Amadeus, ou quand trois chefs d’orchestre se répondent

Le mur s’effondre, laissant avancer le Commandante au milieu du salon. Les violons amplifient et soutiennent les voix de Don Giovanni et de son valet Leporello qui se répondent. Les mains du chef d’orchestre catalysent la tension de la scène à l’écran, télescopant sa présence 230 ans plus tard sur les planches de la Place des Arts. Ce soir, Mozart est parmi nous.

Ainsi, les 2 et 3 juin derniers prenait vie dans la salle Wilfrid-Pelletier de la Place des Arts le film Amadeus du tchèque Milos Forman. 33 ans après sa réalisation en 1984, le film n’a perdu de sa lumière tant il est mis en valeur par la performance de l’orchestre présent sur scène. Le film fut présenté en version ciné-concert, dans un format permettant au public de plonger à nouveau dans une oeuvre éternelle. Après Harry Potter à l’École des Sorciers un peu plus tôt cette année, et Gladiateur de Ridley Scott l’an passé, c’était au tour du célèbre compositeur autrichien de prendre possession de Montréal.

Au cours des trois heures de visionnement, le spectateur suit le parcours météorique de Wolfgang Amadeus Mozart, parcours vécu en trois actes à travers le prisme d’une légèreté désarçonnante, de la figure paternelle omniprésente et de sa rivalité contée par rapport à Antonio Salieri, compositeur à la cour d’Autriche.

Depuis Salzbourg où Mozart épate les princes depuis son jeune âge, jusqu’aux rues de Vienne, le spectateur découvre un être fulgurant où l’audace et le génie déstabilisent les plus méthodiques des rivaux. Vienne est ici reconstituée à travers les rues de la vieille Prague aux couleurs ocres, et l’on découvre les opéras auxquels assiste la cour royale, notamment l’Enlèvement au sérail avec leur décors de harem, mais aussi l’exceptionnelle Flûte enchantée.

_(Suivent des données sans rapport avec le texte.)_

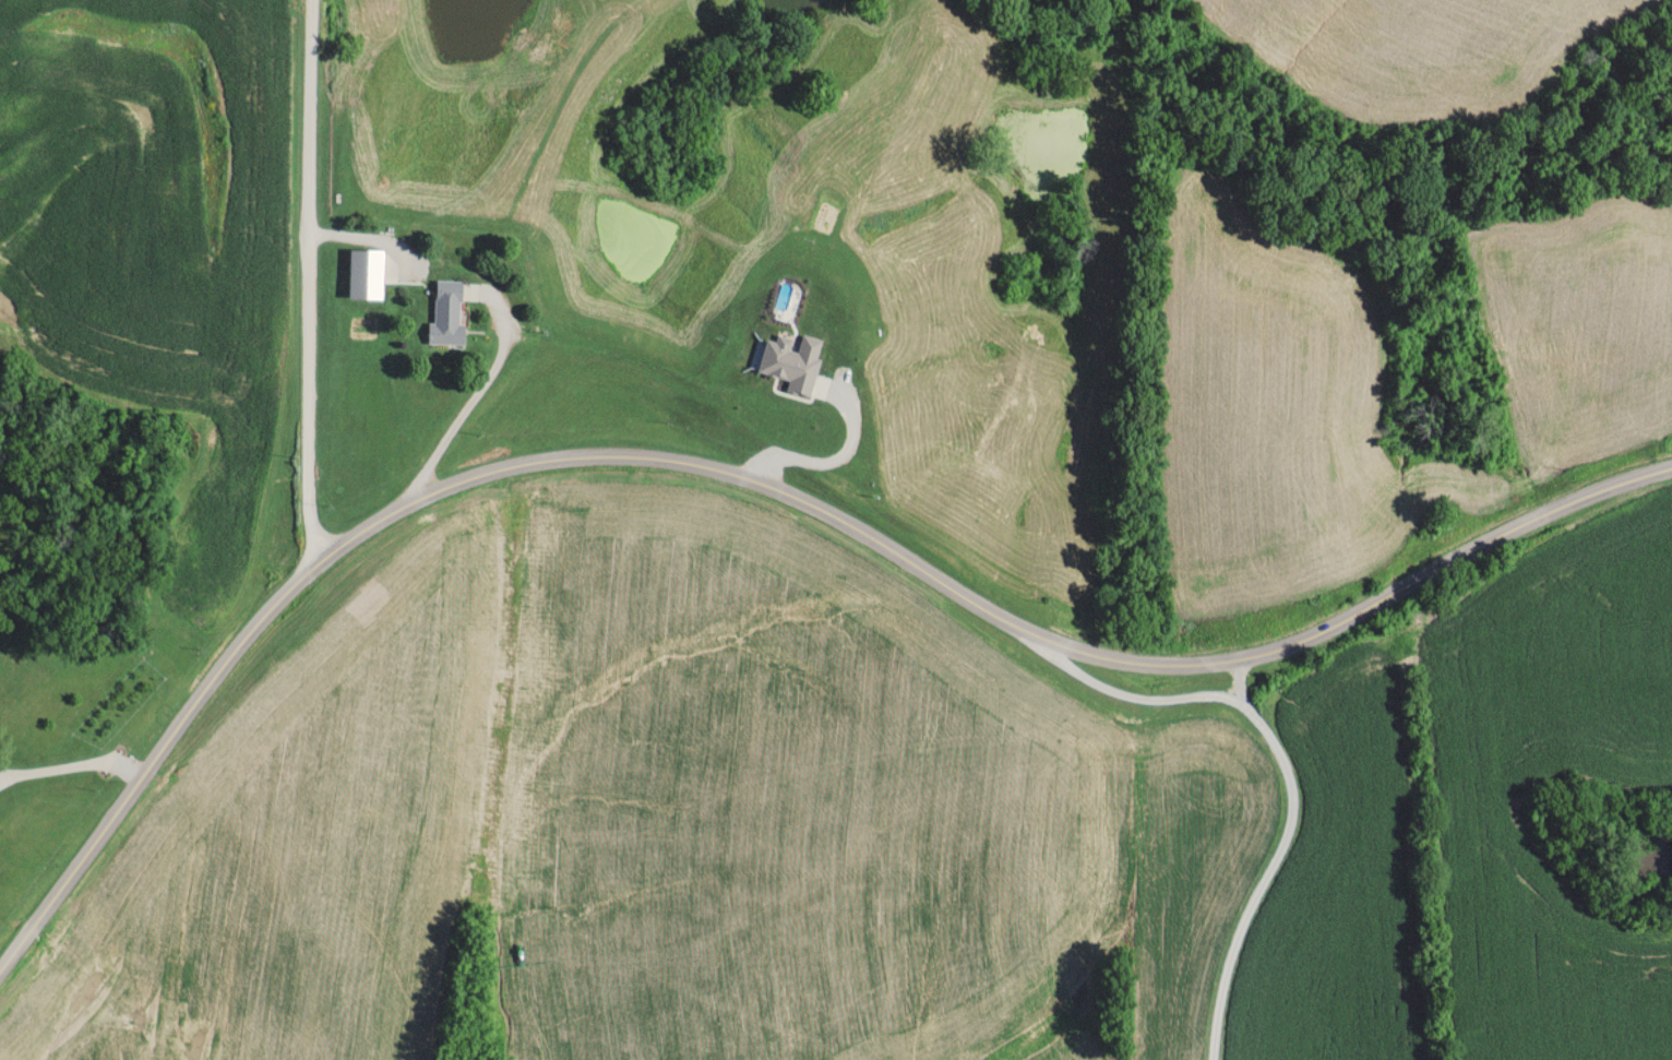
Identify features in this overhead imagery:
building: (814, 218)
building: (384, 258)
road: (308, 281)
building: (452, 316)
road: (473, 407)
road: (873, 540)
road: (1137, 698)
road: (72, 765)
road: (1283, 856)
road: (73, 873)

Alors qu’à l’écran Salieri complote et sabote le jeune Mozart, les deux compositeurs prennent la direction d’orchestres, tant dans le film que dans la salle Wilfrid-Pelletier. La mise en abîme du film est parfaite pour l’interprétation de l’oeuvre cinématographique et le public se retrouve invité à prendre part entièrement au film. Même si certains dialogues originels du films sont alors atténués lorsque l’orchestre de la salle répond aux personnage du film, ce phénomène participe entièrement à la mise en valeur de la musique comme élément principal de l’expérience.

La présentation de l’oeuvre de Milos Forman en format ciné-concert participe ainsi à un réel effort de démocratisation et d’initiation de l’écoute orchestrale. Le spectateur se laisse submergé par les notes, au gré des mouvements des chefs d’orchestre qui se transposent entre le film et la scène.

La prochaine occasion pour ressentir la musique d’un film sera à l’automne prochain, les 21 et 22 octobre 2017, lors de la projection du second volet de la saga de J. K. Rowling, Harry Potter et la Chambre des Secrets.